Is there a simple tcp proxy/tunnel application I can use to log 
connection data to file?  It might be more useful than me guessing at 
what is going on between osmosis and the database.

I've just created test-utf8.osc and test-iso-8859-1.osc in the 
http://planet.openstreetmap.org/daily
Both are performed with a utf-8 database connection.  The output file 
encoding is changed as indicated by the file name.

The utf8 file should contain identical content to a call to 
getBytes("UTF-8") because I'm just writing strings directly to the file 
with utf-8 encoding.  I am escaping special XML characters as per the 
following list but that is all.
'<', "<"
'>', ">"
'"', """
'\'', "'"
'&', "&"
'\n', "&#xA;"
'\r', "&#xD;"
'\t', "&#x9;"

As for java exceptions, I don't believe it will throw an exception if 
the encoding fails.  It's fairly common behaviour for encoding libraries 
to use a ? character where a multi-byte character can't be represented.

**Data section:**
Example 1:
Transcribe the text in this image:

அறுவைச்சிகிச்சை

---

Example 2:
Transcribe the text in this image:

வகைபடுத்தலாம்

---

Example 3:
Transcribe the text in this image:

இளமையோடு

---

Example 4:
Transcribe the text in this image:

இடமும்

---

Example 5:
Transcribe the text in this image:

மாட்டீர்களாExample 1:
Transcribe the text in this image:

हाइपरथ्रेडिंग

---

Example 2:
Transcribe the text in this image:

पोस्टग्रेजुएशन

---

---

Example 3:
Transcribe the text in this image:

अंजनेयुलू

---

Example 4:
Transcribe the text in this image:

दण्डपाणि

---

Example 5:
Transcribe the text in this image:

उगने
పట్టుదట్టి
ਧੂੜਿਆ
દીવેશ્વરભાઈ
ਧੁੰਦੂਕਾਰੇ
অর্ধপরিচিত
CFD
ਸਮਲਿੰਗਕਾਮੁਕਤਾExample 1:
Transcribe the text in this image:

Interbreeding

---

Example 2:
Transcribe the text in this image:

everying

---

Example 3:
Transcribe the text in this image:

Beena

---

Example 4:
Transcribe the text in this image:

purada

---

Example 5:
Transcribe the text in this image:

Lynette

**Task statement:**
Continue the post about osmosis output encoding after its final sentence.

**Written reply:**
I know .NET does this and it appears that Java does as well.

There's one thing I don't understand.  When MySQL returns latin1 data no 
data is lost, but when Java converts to ISO-8859-1 data is lost.  
Perhaps the mysql latin1 allows more characters to be represented.  It 
seems like I need a special MySQL latin1 equivalent encoding in Java so 
that I can remove a layer of utf8 encoding without losing information.  
Without sniffing the network connection though it's hard to tell what's 
going on.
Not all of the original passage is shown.